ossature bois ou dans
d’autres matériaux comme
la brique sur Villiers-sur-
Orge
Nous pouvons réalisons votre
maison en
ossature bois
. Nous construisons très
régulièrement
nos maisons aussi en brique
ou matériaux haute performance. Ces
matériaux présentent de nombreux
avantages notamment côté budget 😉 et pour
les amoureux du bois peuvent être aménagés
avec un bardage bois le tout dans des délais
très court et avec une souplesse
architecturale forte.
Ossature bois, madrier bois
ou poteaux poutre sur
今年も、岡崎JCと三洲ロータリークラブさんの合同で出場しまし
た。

---

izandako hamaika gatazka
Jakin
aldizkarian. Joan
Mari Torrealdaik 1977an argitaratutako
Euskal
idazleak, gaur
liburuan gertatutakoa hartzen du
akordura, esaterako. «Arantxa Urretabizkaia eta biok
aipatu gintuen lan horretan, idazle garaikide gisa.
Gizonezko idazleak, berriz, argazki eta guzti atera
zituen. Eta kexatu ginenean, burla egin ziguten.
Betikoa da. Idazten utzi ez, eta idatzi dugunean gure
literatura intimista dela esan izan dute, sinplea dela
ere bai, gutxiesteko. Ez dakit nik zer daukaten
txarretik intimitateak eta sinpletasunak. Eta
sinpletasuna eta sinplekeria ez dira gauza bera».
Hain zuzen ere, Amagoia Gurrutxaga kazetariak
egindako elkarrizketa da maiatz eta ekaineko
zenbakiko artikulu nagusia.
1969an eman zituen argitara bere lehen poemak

◆ PROMPT
Retype exactly the span of lines from the one with "Mari Torrealdaik 1977an argitaratutako" through the one with "1969an eman zituen argitara bere lehen poemak"; include both ends and omit the rest of the material.

◆ ANSWER FOR THE TASK
Mari Torrealdaik 1977an argitaratutako
Euskal
idazleak, gaur
liburuan gertatutakoa hartzen du
akordura, esaterako. «Arantxa Urretabizkaia eta biok
aipatu gintuen lan horretan, idazle garaikide gisa.
Gizonezko idazleak, berriz, argazki eta guzti atera
zituen. Eta kexatu ginenean, burla egin ziguten.
Betikoa da. Idazten utzi ez, eta idatzi dugunean gure
literatura intimista dela esan izan dute, sinplea dela
ere bai, gutxiesteko. Ez dakit nik zer daukaten
txarretik intimitateak eta sinpletasunak. Eta
sinpletasuna eta sinplekeria ez dira gauza bera».
Hain zuzen ere, Amagoia Gurrutxaga kazetariak
egindako elkarrizketa da maiatz eta ekaineko
zenbakiko artikulu nagusia.
1969an eman zituen argitara bere lehen poemak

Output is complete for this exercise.